La remarque aurait pu être insolente mais le ton n’y était pas. Malgré son envie de dépouiller le lieutenant de sa froideur pour découvrir ce qui gisait en dessous, l’espion n’avait pas vraiment l’ambition de se faire jeter rapidement de sa nouvelle affectation et était réellement curieux des éventuelles notes que pouvait lui faire passer l’homme sur ce qu’il trouvât adapté comme comportement de la part de ses subalternes.
- Je ne suis pas certain de rencontrer un jour le Capitaine, poursuivit-il en fronçant légèrement les sourcils. Il a l’air d’être un homme très pris. Par ses gradés, par ses Valkyries, par la Noblesse qui lui tourne autour. Sans compter qu’il doit certainement gérer tout un tas de choses qu’un simple membre de régiment comme moi ne doit pas soupçonner… Mais il a effectivement une certaine réputation.
Il porta sa tasse à ses lèvres et finit ce qu’il restait de son thé. Jetant un regard au petit récipient qui avait contenu les friandises, il nota avec amusement qu’il n’en restait plus que deux. Si lui-même ne s’était pas gêné pour piocher dedans, Emeor n’y était pas non plus allé de main morte. Apparemment l’espion tenait là l’un des péchés mignons de son supérieur. Récupérant une sucrerie, il tendit la dernière à son interlocuteur avec un sourire insistant.
- Si vous avez fini votre thé, nous pouvons retourner au Bastion. Je m’en voudrais de vous avoir éreinté dès le premier jour.
Il était tout à fait possible que le ton ait été à la limite de la taquinerie. Après tout, ils venaient de passer ensemble un peu de bon temps dans un salon de thé – au-dessus d’un sex-shop – et allaient rentrer d’une journée déjà chargée.
- Néanmoins, si l’expérience devait vous retenter sur votre temps libre : vous connaissez mon planning, vous savez où me trouver, proposa-t-il simplement à Emeor en se levant de la table. Je ne suis jamais contre un thé, ou une douceur.

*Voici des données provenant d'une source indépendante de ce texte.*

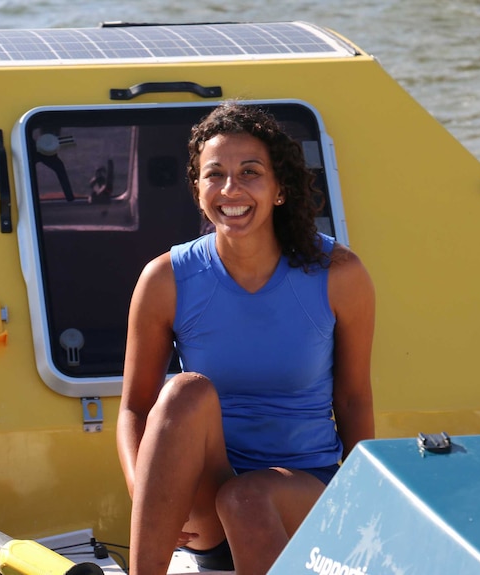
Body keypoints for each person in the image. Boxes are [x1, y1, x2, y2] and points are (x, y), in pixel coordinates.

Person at [116, 101, 375, 575]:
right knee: (183, 391)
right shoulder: (165, 279)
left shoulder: (339, 274)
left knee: (247, 498)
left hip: (303, 490)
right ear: (197, 190)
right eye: (215, 174)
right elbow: (135, 407)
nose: (231, 189)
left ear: (279, 189)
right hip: (204, 498)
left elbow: (355, 399)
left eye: (250, 172)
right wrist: (144, 498)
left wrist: (362, 509)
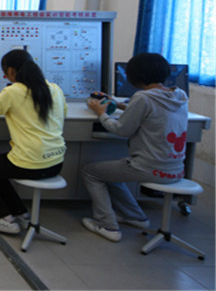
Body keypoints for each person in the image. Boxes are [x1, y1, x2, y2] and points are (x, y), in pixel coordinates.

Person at [81, 53, 188, 243]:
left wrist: (101, 113)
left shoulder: (143, 98)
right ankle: (135, 216)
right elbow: (151, 110)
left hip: (150, 167)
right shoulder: (179, 95)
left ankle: (107, 225)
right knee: (111, 172)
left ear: (135, 76)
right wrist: (119, 105)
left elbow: (121, 130)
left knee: (91, 172)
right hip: (176, 169)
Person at [0, 49, 67, 234]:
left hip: (29, 163)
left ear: (10, 71)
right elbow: (63, 113)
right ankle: (19, 212)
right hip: (56, 163)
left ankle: (2, 218)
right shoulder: (55, 89)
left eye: (5, 72)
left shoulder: (13, 91)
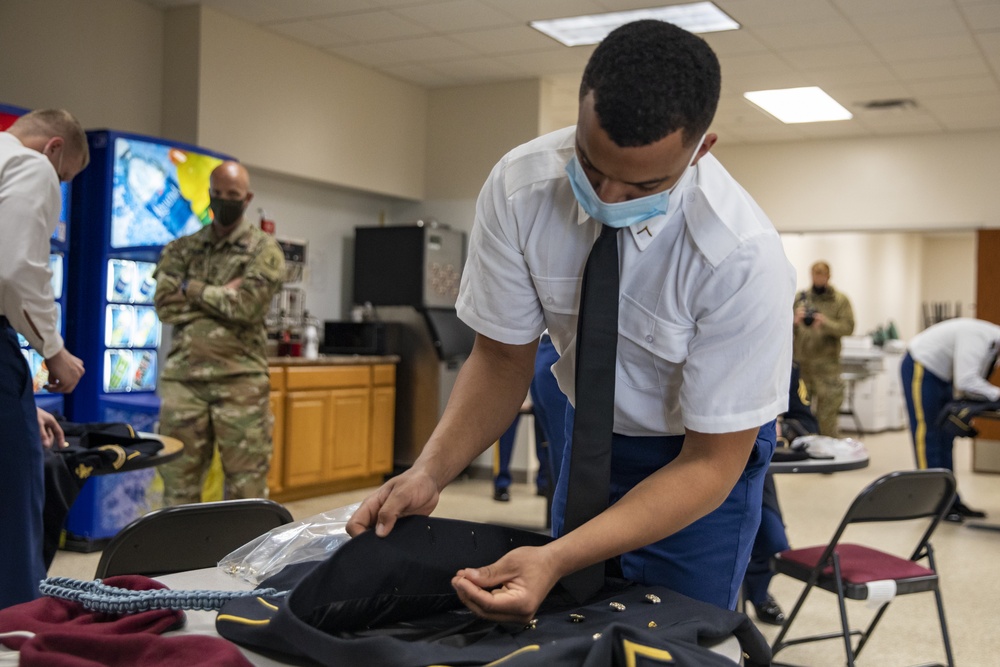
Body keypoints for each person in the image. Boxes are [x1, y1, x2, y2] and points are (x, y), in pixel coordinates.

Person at [347, 19, 794, 624]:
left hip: (694, 460)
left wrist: (554, 556)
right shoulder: (519, 188)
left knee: (675, 636)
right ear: (580, 115)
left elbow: (712, 463)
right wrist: (431, 470)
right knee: (572, 619)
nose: (607, 197)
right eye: (590, 164)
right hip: (589, 439)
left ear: (701, 150)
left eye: (642, 184)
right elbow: (503, 359)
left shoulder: (741, 255)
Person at [153, 160, 285, 505]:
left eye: (233, 195)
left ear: (247, 198)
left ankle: (246, 562)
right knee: (178, 489)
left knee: (246, 492)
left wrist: (192, 288)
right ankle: (179, 560)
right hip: (184, 382)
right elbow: (165, 306)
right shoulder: (182, 248)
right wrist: (222, 292)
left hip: (241, 382)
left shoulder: (264, 250)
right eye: (218, 194)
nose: (224, 200)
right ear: (209, 194)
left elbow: (247, 307)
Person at [0, 109, 89, 608]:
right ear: (54, 148)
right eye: (65, 178)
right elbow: (14, 271)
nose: (58, 186)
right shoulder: (31, 165)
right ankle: (15, 628)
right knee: (12, 499)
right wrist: (54, 353)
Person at [901, 317, 1000, 522]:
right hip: (922, 366)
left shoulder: (993, 343)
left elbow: (974, 384)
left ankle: (951, 500)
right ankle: (935, 504)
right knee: (928, 436)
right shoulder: (981, 337)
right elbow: (967, 380)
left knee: (946, 437)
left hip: (941, 376)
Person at [742, 363, 817, 626]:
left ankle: (757, 592)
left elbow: (807, 423)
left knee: (774, 544)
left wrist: (781, 429)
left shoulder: (786, 367)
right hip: (694, 461)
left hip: (755, 467)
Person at [492, 335, 568, 502]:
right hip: (544, 350)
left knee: (554, 442)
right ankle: (501, 481)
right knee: (561, 446)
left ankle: (543, 483)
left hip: (545, 350)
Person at [793, 261, 855, 437]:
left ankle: (828, 453)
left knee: (826, 418)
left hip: (827, 369)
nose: (818, 279)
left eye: (821, 276)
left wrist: (825, 323)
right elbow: (782, 327)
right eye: (814, 275)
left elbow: (848, 327)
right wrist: (794, 321)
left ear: (828, 276)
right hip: (803, 367)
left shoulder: (840, 300)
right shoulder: (800, 298)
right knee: (800, 415)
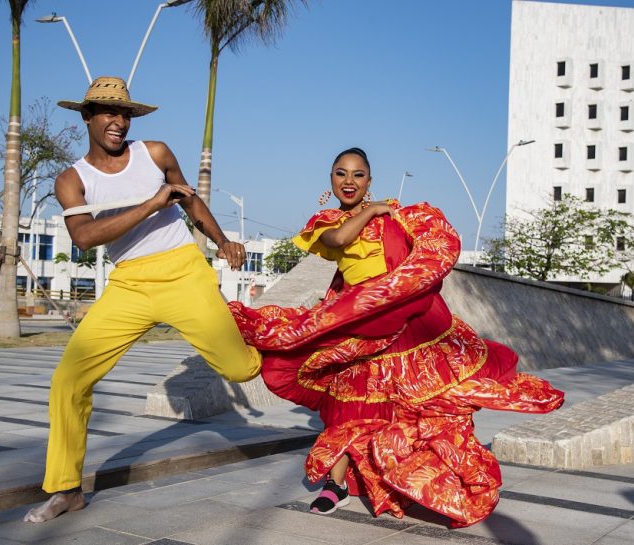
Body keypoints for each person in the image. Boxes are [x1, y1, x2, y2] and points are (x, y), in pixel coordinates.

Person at [229, 147, 564, 526]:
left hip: (404, 325)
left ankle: (408, 480)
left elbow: (435, 248)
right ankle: (334, 485)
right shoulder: (325, 220)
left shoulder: (400, 217)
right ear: (331, 181)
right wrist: (371, 212)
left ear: (369, 181)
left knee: (411, 406)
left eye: (358, 175)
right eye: (341, 174)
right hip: (356, 327)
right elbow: (338, 241)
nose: (349, 181)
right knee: (346, 408)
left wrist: (406, 260)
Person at [24, 76, 261, 523]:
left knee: (240, 368)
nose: (118, 121)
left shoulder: (155, 153)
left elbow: (189, 201)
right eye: (108, 112)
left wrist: (222, 241)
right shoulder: (73, 179)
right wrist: (153, 203)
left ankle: (274, 332)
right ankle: (67, 489)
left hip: (183, 273)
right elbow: (85, 238)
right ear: (86, 116)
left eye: (125, 113)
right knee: (68, 382)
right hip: (129, 285)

Et si la possible double lecture de cette dernière proposition le fit rire intérieurement, il se garda bien d’en faire la remarque au lieutenant. Pas la peine de pousser davantage sa chance, Lucy ne l’avait jamais eu à la bonne.

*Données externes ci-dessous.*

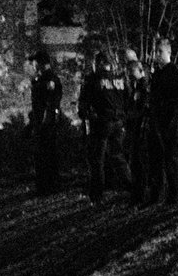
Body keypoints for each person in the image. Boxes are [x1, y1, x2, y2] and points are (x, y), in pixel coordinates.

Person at [76, 49, 130, 202]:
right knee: (118, 156)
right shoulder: (120, 79)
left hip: (101, 123)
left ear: (99, 63)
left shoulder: (93, 79)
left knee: (97, 159)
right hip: (118, 122)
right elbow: (127, 100)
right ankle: (130, 187)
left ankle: (97, 194)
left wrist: (85, 115)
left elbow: (84, 102)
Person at [143, 38, 178, 206]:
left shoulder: (176, 71)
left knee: (173, 160)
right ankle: (156, 195)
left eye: (160, 52)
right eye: (155, 52)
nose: (157, 55)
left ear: (169, 53)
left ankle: (174, 196)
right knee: (156, 160)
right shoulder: (157, 74)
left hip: (172, 123)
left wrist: (175, 121)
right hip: (157, 123)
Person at [29, 51, 65, 195]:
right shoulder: (43, 78)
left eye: (34, 62)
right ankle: (46, 185)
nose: (33, 65)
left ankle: (47, 186)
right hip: (43, 122)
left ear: (40, 63)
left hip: (46, 124)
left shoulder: (49, 79)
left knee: (46, 154)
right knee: (45, 154)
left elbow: (50, 101)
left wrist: (44, 119)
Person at [120, 47, 152, 203]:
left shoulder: (144, 87)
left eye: (132, 73)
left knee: (140, 163)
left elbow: (144, 109)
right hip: (134, 127)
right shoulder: (136, 86)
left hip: (141, 129)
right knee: (135, 161)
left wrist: (131, 115)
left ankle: (140, 193)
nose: (130, 77)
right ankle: (137, 191)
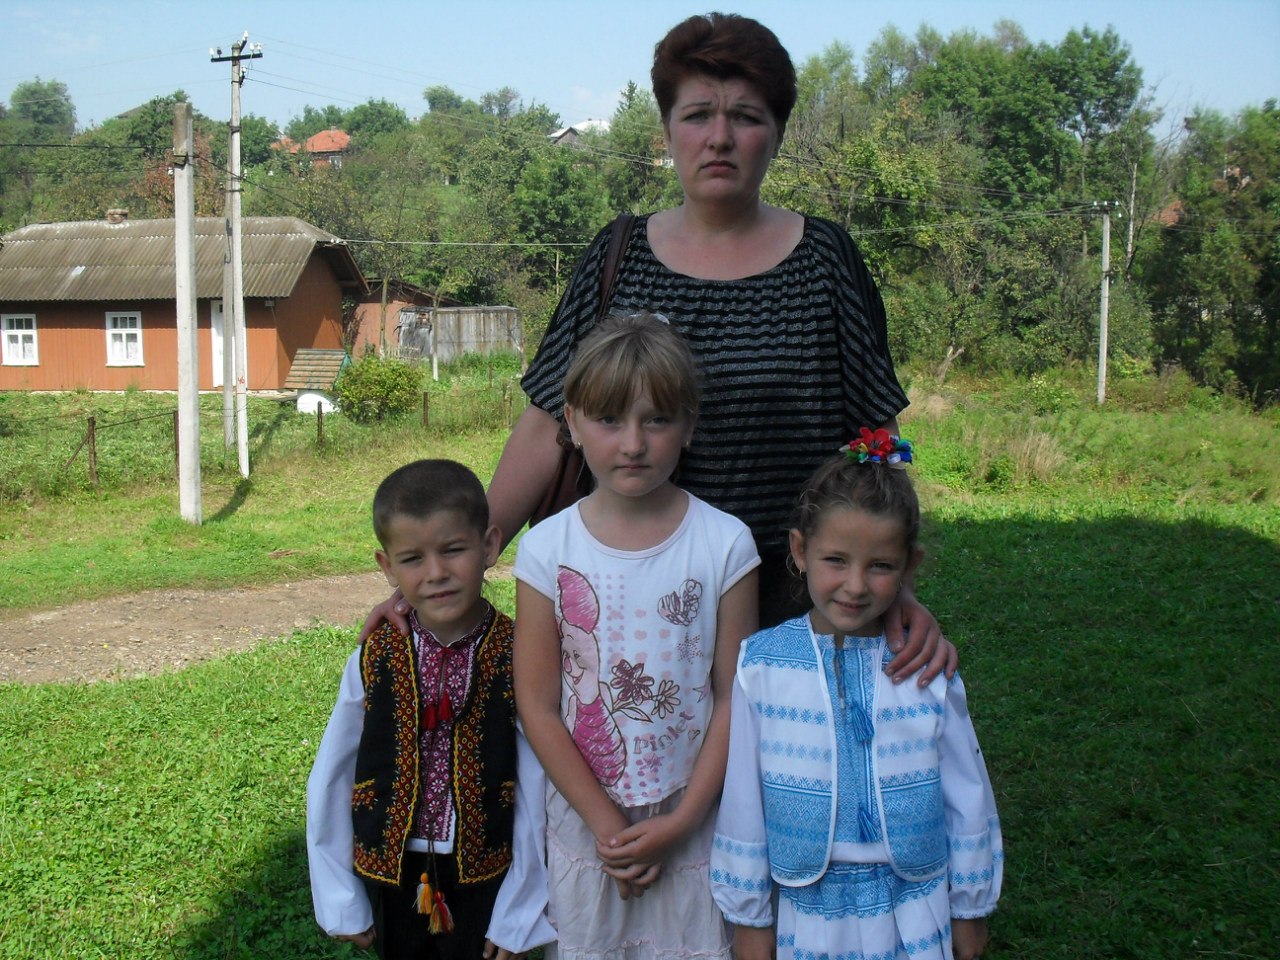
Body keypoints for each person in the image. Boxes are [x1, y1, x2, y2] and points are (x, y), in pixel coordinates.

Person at [358, 11, 953, 683]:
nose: (720, 137)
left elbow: (876, 439)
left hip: (802, 618)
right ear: (667, 132)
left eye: (746, 117)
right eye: (697, 115)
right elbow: (548, 423)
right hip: (636, 623)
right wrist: (457, 563)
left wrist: (893, 582)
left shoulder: (827, 261)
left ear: (778, 134)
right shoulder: (619, 257)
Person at [513, 313, 759, 959]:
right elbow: (537, 705)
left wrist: (681, 822)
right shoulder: (545, 550)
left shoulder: (726, 544)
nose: (633, 443)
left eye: (656, 420)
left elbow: (734, 698)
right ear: (571, 421)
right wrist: (607, 827)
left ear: (689, 424)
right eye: (609, 419)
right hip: (587, 823)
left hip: (696, 819)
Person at [710, 431, 1003, 960]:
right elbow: (743, 799)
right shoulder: (762, 666)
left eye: (880, 566)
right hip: (809, 915)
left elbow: (966, 793)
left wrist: (969, 907)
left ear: (909, 566)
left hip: (915, 909)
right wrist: (750, 917)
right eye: (836, 560)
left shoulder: (927, 668)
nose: (856, 585)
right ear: (800, 551)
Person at [306, 459, 553, 960]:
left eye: (454, 550)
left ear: (489, 546)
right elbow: (332, 772)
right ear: (387, 567)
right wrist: (339, 898)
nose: (437, 573)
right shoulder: (376, 657)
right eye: (413, 558)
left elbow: (538, 783)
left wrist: (519, 909)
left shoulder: (516, 653)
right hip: (394, 872)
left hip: (486, 871)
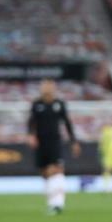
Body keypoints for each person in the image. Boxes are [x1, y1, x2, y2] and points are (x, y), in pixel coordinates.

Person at [27, 80, 79, 214]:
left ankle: (58, 204)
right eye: (44, 86)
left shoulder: (59, 104)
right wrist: (30, 135)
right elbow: (31, 121)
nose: (46, 89)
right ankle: (51, 202)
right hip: (41, 143)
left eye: (49, 86)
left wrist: (73, 141)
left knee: (55, 169)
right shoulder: (37, 104)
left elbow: (67, 123)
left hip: (55, 142)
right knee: (44, 172)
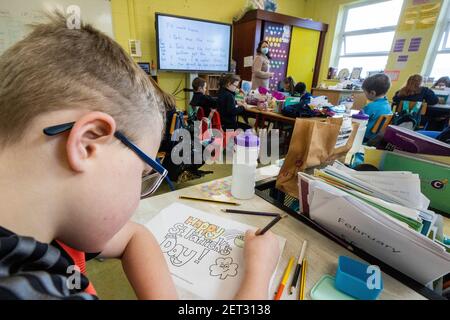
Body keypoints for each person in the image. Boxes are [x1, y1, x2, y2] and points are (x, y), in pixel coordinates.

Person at [0, 11, 280, 300]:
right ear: (87, 144)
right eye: (142, 175)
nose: (137, 199)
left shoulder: (45, 223)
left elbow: (134, 236)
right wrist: (258, 271)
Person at [361, 74, 393, 141]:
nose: (365, 94)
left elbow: (358, 121)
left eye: (365, 92)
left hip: (364, 137)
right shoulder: (388, 105)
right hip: (377, 138)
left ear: (372, 93)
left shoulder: (370, 106)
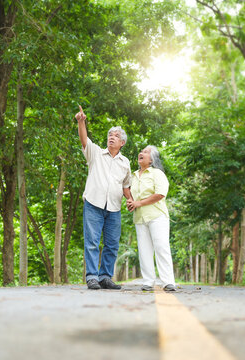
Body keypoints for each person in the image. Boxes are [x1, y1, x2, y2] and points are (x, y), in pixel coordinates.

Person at [75, 105, 132, 290]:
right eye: (110, 135)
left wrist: (131, 200)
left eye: (115, 135)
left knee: (112, 244)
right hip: (93, 203)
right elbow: (84, 140)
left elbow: (126, 186)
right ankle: (92, 276)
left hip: (114, 208)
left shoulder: (125, 163)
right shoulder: (96, 154)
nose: (111, 137)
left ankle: (105, 277)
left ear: (122, 142)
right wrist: (81, 122)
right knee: (91, 242)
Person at [126, 145, 176, 292]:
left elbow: (160, 194)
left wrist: (138, 203)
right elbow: (130, 194)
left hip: (157, 216)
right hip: (140, 217)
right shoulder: (133, 176)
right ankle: (148, 281)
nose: (141, 153)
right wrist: (130, 202)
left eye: (146, 152)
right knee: (144, 250)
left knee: (161, 247)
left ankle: (168, 282)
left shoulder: (157, 173)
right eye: (141, 151)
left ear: (152, 159)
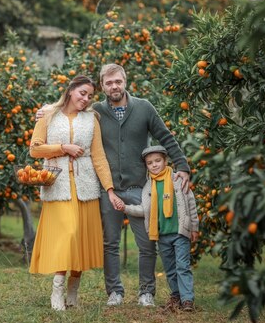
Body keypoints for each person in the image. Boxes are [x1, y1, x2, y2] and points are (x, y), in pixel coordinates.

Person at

Lorsque leurs pas reprirent le chemin du Bastion, les pensées du coursier étaient bien plus légères que celles qui l’avaient accompagné à son arrivée le matin même. Ce changement de régiment s’annonçait plus agréable que prévu. Voire amusant, songea-t-il en repensant au petit sachet de friandises qu’il avait rangé plus tôt dans sa ceinture et qui apparaîtrait un jour sur le bureau de son supérieur.